TASK BRIEF →
Every line of the material is to be set down exactly as written.

Content starts

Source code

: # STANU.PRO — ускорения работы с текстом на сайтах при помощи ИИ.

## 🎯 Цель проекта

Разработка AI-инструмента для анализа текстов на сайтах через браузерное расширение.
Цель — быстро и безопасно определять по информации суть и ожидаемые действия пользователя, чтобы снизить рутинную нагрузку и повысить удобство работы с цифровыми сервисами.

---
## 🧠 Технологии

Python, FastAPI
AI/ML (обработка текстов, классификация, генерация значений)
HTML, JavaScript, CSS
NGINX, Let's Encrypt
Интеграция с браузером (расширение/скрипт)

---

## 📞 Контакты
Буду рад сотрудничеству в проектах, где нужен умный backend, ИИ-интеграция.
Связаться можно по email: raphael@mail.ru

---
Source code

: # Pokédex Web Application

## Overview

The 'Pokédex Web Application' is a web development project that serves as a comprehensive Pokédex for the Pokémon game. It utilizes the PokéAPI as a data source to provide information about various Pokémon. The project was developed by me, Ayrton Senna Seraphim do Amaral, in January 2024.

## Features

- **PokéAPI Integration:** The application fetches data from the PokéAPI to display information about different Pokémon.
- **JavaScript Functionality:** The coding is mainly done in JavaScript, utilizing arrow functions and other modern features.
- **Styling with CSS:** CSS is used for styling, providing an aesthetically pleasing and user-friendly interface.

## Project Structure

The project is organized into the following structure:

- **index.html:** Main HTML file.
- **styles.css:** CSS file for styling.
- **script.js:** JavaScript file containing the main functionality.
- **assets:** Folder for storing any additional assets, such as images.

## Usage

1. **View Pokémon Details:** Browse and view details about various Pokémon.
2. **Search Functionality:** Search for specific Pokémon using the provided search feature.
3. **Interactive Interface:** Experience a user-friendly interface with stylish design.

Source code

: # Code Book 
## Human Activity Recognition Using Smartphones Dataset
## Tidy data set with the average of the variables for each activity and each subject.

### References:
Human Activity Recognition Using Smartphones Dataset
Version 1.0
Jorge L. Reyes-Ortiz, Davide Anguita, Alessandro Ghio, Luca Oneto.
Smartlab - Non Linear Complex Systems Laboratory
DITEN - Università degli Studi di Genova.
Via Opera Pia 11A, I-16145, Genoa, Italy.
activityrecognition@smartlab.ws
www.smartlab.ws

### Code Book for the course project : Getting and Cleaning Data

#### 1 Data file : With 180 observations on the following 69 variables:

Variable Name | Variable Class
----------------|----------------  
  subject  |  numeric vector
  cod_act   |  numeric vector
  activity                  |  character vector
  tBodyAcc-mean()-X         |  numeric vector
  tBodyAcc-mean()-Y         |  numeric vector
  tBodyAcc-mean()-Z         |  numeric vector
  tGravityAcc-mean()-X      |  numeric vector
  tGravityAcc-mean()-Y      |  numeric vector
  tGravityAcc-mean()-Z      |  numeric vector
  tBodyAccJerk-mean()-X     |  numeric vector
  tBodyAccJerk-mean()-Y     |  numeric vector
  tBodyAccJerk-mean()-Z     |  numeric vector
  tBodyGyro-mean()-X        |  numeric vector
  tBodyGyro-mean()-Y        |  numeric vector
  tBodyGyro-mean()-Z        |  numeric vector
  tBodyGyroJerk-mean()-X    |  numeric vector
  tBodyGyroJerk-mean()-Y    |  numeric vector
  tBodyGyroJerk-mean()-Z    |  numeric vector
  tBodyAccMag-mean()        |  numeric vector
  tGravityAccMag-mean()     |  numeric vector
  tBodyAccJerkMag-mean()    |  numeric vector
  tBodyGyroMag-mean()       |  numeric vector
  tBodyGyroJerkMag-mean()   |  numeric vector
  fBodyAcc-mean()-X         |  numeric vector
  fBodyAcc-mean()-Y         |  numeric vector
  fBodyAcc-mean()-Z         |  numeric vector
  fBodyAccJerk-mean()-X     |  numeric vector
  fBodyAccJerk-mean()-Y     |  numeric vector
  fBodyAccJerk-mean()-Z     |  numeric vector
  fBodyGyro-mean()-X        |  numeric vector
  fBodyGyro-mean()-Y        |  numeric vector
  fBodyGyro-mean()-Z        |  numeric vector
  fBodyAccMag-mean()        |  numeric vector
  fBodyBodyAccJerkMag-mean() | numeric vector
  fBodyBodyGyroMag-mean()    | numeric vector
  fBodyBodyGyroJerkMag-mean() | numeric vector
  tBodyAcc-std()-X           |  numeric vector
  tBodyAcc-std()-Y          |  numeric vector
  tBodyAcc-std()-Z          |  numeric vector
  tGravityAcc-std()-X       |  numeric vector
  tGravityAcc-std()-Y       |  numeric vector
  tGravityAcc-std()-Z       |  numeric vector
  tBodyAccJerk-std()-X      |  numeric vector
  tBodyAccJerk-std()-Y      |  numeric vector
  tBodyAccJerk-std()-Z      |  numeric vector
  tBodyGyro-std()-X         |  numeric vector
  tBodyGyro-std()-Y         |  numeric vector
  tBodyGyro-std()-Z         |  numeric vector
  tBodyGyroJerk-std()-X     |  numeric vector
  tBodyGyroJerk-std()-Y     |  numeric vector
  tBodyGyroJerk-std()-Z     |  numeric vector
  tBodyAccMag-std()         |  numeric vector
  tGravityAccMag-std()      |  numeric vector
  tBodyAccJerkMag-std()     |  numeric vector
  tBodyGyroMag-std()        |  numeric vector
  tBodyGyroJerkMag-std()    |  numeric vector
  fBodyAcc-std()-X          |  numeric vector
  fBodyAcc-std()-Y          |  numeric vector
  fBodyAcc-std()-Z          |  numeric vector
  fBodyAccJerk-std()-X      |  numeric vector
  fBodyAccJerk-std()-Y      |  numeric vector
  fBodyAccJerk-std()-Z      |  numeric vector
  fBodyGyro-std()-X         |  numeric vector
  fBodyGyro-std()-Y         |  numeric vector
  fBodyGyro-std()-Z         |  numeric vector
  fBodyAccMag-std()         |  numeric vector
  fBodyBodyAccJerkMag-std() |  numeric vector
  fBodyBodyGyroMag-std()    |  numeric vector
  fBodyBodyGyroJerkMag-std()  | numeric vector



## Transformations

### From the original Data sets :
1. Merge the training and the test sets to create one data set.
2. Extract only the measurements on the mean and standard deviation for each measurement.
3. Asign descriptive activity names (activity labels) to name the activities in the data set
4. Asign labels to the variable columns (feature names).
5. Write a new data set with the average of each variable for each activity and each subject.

Content ends

YOUR RESPONSE →
Source code

: # STANU.PRO — ускорения работы с текстом на сайтах при помощи ИИ.

## 🎯 Цель проекта

Разработка AI-инструмента для анализа текстов на сайтах через браузерное расширение.
Цель — быстро и безопасно определять по информации суть и ожидаемые действия пользователя, чтобы снизить рутинную нагрузку и повысить удобство работы с цифровыми сервисами.

---
## 🧠 Технологии

Python, FastAPI
AI/ML (обработка текстов, классификация, генерация значений)
HTML, JavaScript, CSS
NGINX, Let's Encrypt
Интеграция с браузером (расширение/скрипт)

---

## 📞 Контакты
Буду рад сотрудничеству в проектах, где нужен умный backend, ИИ-интеграция.
Связаться можно по email: raphael@mail.ru

---
Source code

: # Pokédex Web Application

## Overview

The 'Pokédex Web Application' is a web development project that serves as a comprehensive Pokédex for the Pokémon game. It utilizes the PokéAPI as a data source to provide information about various Pokémon. The project was developed by me, Ayrton Senna Seraphim do Amaral, in January 2024.

## Features

- **PokéAPI Integration:** The application fetches data from the PokéAPI to display information about different Pokémon.
- **JavaScript Functionality:** The coding is mainly done in JavaScript, utilizing arrow functions and other modern features.
- **Styling with CSS:** CSS is used for styling, providing an aesthetically pleasing and user-friendly interface.

## Project Structure

The project is organized into the following structure:

- **index.html:** Main HTML file.
- **styles.css:** CSS file for styling.
- **script.js:** JavaScript file containing the main functionality.
- **assets:** Folder for storing any additional assets, such as images.

## Usage

1. **View Pokémon Details:** Browse and view details about various Pokémon.
2. **Search Functionality:** Search for specific Pokémon using the provided search feature.
3. **Interactive Interface:** Experience a user-friendly interface with stylish design.

Source code

: # Code Book 
## Human Activity Recognition Using Smartphones Dataset
## Tidy data set with the average of the variables for each activity and each subject.

### References:
Human Activity Recognition Using Smartphones Dataset
Version 1.0
Jorge L. Reyes-Ortiz, Davide Anguita, Alessandro Ghio, Luca Oneto.
Smartlab - Non Linear Complex Systems Laboratory
DITEN - Università degli Studi di Genova.
Via Opera Pia 11A, I-16145, Genoa, Italy.
activityrecognition@smartlab.ws
www.smartlab.ws

### Code Book for the course project : Getting and Cleaning Data

#### 1 Data file : With 180 observations on the following 69 variables:

Variable Name | Variable Class
----------------|----------------  
  subject  |  numeric vector
  cod_act   |  numeric vector
  activity                  |  character vector
  tBodyAcc-mean()-X         |  numeric vector
  tBodyAcc-mean()-Y         |  numeric vector
  tBodyAcc-mean()-Z         |  numeric vector
  tGravityAcc-mean()-X      |  numeric vector
  tGravityAcc-mean()-Y      |  numeric vector
  tGravityAcc-mean()-Z      |  numeric vector
  tBodyAccJerk-mean()-X     |  numeric vector
  tBodyAccJerk-mean()-Y     |  numeric vector
  tBodyAccJerk-mean()-Z     |  numeric vector
  tBodyGyro-mean()-X        |  numeric vector
  tBodyGyro-mean()-Y        |  numeric vector
  tBodyGyro-mean()-Z        |  numeric vector
  tBodyGyroJerk-mean()-X    |  numeric vector
  tBodyGyroJerk-mean()-Y    |  numeric vector
  tBodyGyroJerk-mean()-Z    |  numeric vector
  tBodyAccMag-mean()        |  numeric vector
  tGravityAccMag-mean()     |  numeric vector
  tBodyAccJerkMag-mean()    |  numeric vector
  tBodyGyroMag-mean()       |  numeric vector
  tBodyGyroJerkMag-mean()   |  numeric vector
  fBodyAcc-mean()-X         |  numeric vector
  fBodyAcc-mean()-Y         |  numeric vector
  fBodyAcc-mean()-Z         |  numeric vector
  fBodyAccJerk-mean()-X     |  numeric vector
  fBodyAccJerk-mean()-Y     |  numeric vector
  fBodyAccJerk-mean()-Z     |  numeric vector
  fBodyGyro-mean()-X        |  numeric vector
  fBodyGyro-mean()-Y        |  numeric vector
  fBodyGyro-mean()-Z        |  numeric vector
  fBodyAccMag-mean()        |  numeric vector
  fBodyBodyAccJerkMag-mean() | numeric vector
  fBodyBodyGyroMag-mean()    | numeric vector
  fBodyBodyGyroJerkMag-mean() | numeric vector
  tBodyAcc-std()-X           |  numeric vector
  tBodyAcc-std()-Y          |  numeric vector
  tBodyAcc-std()-Z          |  numeric vector
  tGravityAcc-std()-X       |  numeric vector
  tGravityAcc-std()-Y       |  numeric vector
  tGravityAcc-std()-Z       |  numeric vector
  tBodyAccJerk-std()-X      |  numeric vector
  tBodyAccJerk-std()-Y      |  numeric vector
  tBodyAccJerk-std()-Z      |  numeric vector
  tBodyGyro-std()-X         |  numeric vector
  tBodyGyro-std()-Y         |  numeric vector
  tBodyGyro-std()-Z         |  numeric vector
  tBodyGyroJerk-std()-X     |  numeric vector
  tBodyGyroJerk-std()-Y     |  numeric vector
  tBodyGyroJerk-std()-Z     |  numeric vector
  tBodyAccMag-std()         |  numeric vector
  tGravityAccMag-std()      |  numeric vector
  tBodyAccJerkMag-std()     |  numeric vector
  tBodyGyroMag-std()        |  numeric vector
  tBodyGyroJerkMag-std()    |  numeric vector
  fBodyAcc-std()-X          |  numeric vector
  fBodyAcc-std()-Y          |  numeric vector
  fBodyAcc-std()-Z          |  numeric vector
  fBodyAccJerk-std()-X      |  numeric vector
  fBodyAccJerk-std()-Y      |  numeric vector
  fBodyAccJerk-std()-Z      |  numeric vector
  fBodyGyro-std()-X         |  numeric vector
  fBodyGyro-std()-Y         |  numeric vector
  fBodyGyro-std()-Z         |  numeric vector
  fBodyAccMag-std()         |  numeric vector
  fBodyBodyAccJerkMag-std() |  numeric vector
  fBodyBodyGyroMag-std()    |  numeric vector
  fBodyBodyGyroJerkMag-std()  | numeric vector



## Transformations

### From the original Data sets :
1. Merge the training and the test sets to create one data set.
2. Extract only the measurements on the mean and standard deviation for each measurement.
3. Asign descriptive activity names (activity labels) to name the activities in the data set
4. Asign labels to the variable columns (feature names).
5. Write a new data set with the average of each variable for each activity and each subject.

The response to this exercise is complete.